Requirement 1
In the forum thread about the 1991 Audi 100, what engine did every Audi 100 and 200 sold in Canada and the US have, according to Tdotdub?
Requirement 2
Please reproduce the forum thread passage between "Audi 100's and" and "and last long!", inclusive, swapping "canada/us" for "North America" wherever it occurs.
Requirement 3
List every date that appears in the forum thread about the 1991 Audi 100.

** Excerpt to read follows **

# Questions about potential purchase.. 1991 Audi 100



## Salrocco (May 29, 2006)

Hey everyone not so familiar with the audi's but have been into the vw's for a while now. Im currently in the market for some quattro goodness for the winter and there is a local car around here that is listed as a 1991 Audi 100 4cyl. 
My question is.. 
I tried to do my research on the platform of the engine/model of the car and cant really seem to find if the 100 was actually made in 1991 with the 4cyl engine? Could he have it listed wrong and it be a 200? Im uncertain and i feel the owner of the car is too. Havent taken a look at it in person but any info on the Engine and drivetrain of the 1991 audi 100's would be helpful thanks a lot. - salrocco http://****************.com/smile/emthup.gif 










_Modified by Salrocco at 8:24 PM 9-29-2009_


----------



## Tdotdub (Nov 14, 2008)

*Re: Questions about potential purchase.. 1991 Audi 100 (Salrocco)*

Audi 100's and 200 where great cars. BUT never came to canada/us with a 4cly engine.. Only in europe and only in the 100 model. In canada/us all 200 and 100's was 5cyl. There great engines and last long!


----------



## Salrocco (May 29, 2006)

*Re: Questions about potential purchase.. 1991 Audi 100 (Tdotdub)*

Thats what i thought the guy had it listed as a 4cyl.. I didnt think it was.. Did they make a 20v 5cyl in 91? Im hoping thats what it is


----------



## Tdotdub (Nov 14, 2008)

*Re: Questions about potential purchase.. 1991 Audi 100 (Salrocco)*


_Quote, originally posted by *Salrocco* »_Thats what i thought the guy had it listed as a 4cyl.. I didnt think it was.. Did they make a 20v 5cyl in 91? Im hoping thats what it is









Yes and no... Yes they did.. But no its not..cuz the famous 20vt only came in the audi 200's and they have wider fenders


----------

** End of Excerpt to read **
** Recorded data follows **

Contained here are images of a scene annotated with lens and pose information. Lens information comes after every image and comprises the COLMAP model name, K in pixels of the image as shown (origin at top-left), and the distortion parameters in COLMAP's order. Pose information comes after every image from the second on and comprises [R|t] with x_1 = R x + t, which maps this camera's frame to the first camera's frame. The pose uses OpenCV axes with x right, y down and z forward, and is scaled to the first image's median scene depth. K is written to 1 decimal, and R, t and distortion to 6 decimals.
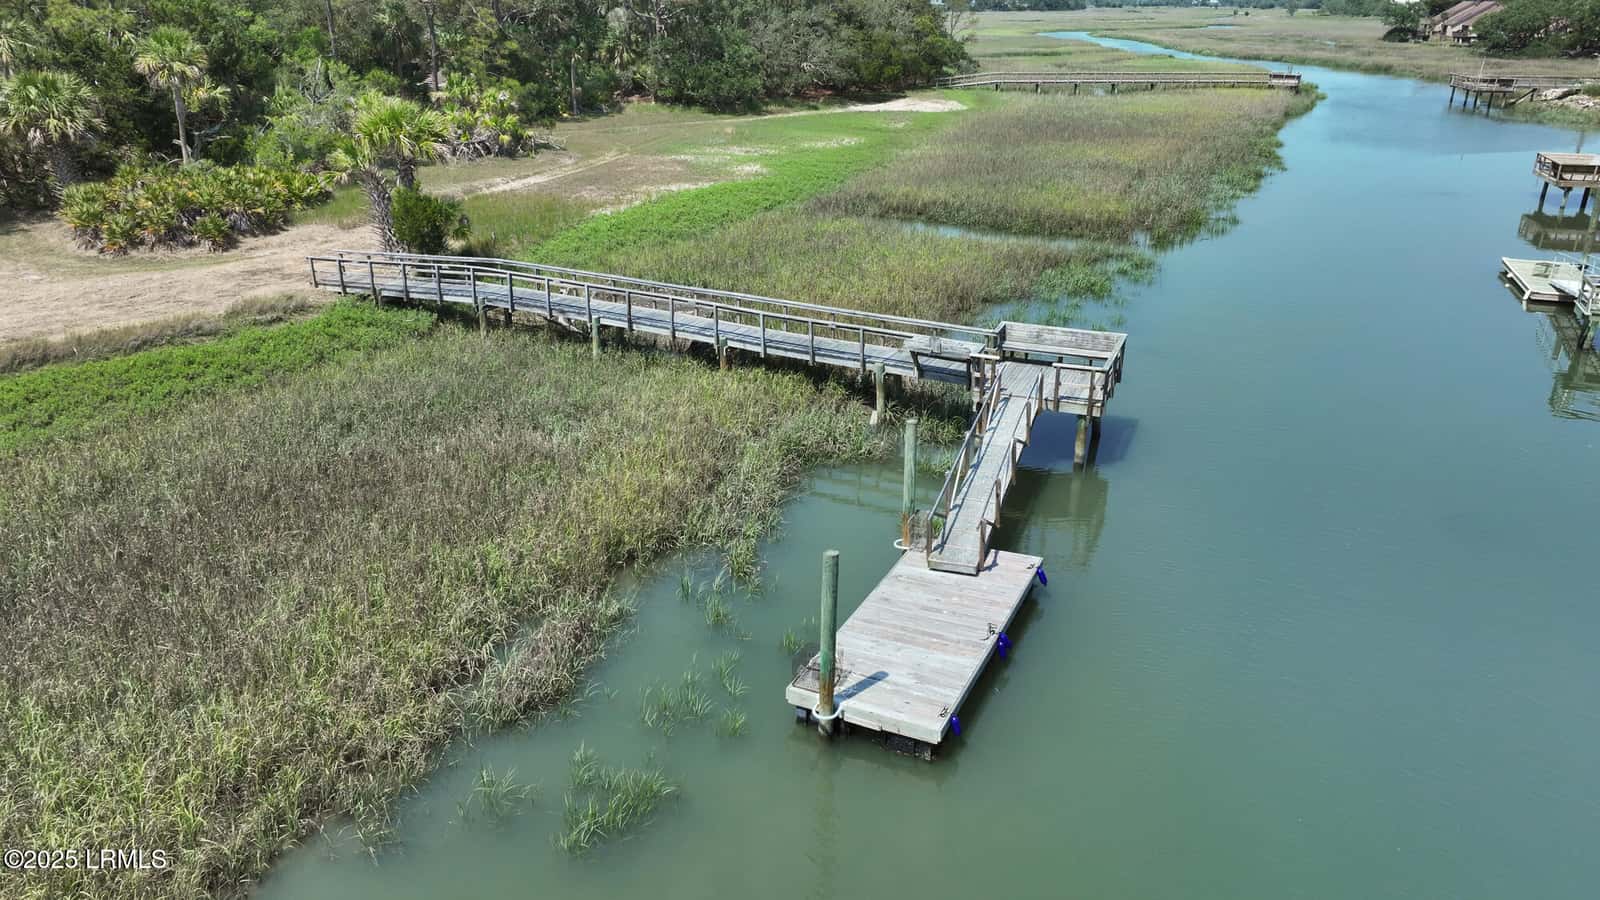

** End of Recorded data **

Answer space 1
A 5-cylinder engine.

Answer space 2
Audi 100's and 200 where great cars. BUT never came to North America with a 4cly engine.. Only in europe and only in the 100 model. In North America all 200 and 100's was 5cyl. There great engines and last long!

Answer space 3
May 29, 2006
Nov 14, 2008
9-29-2009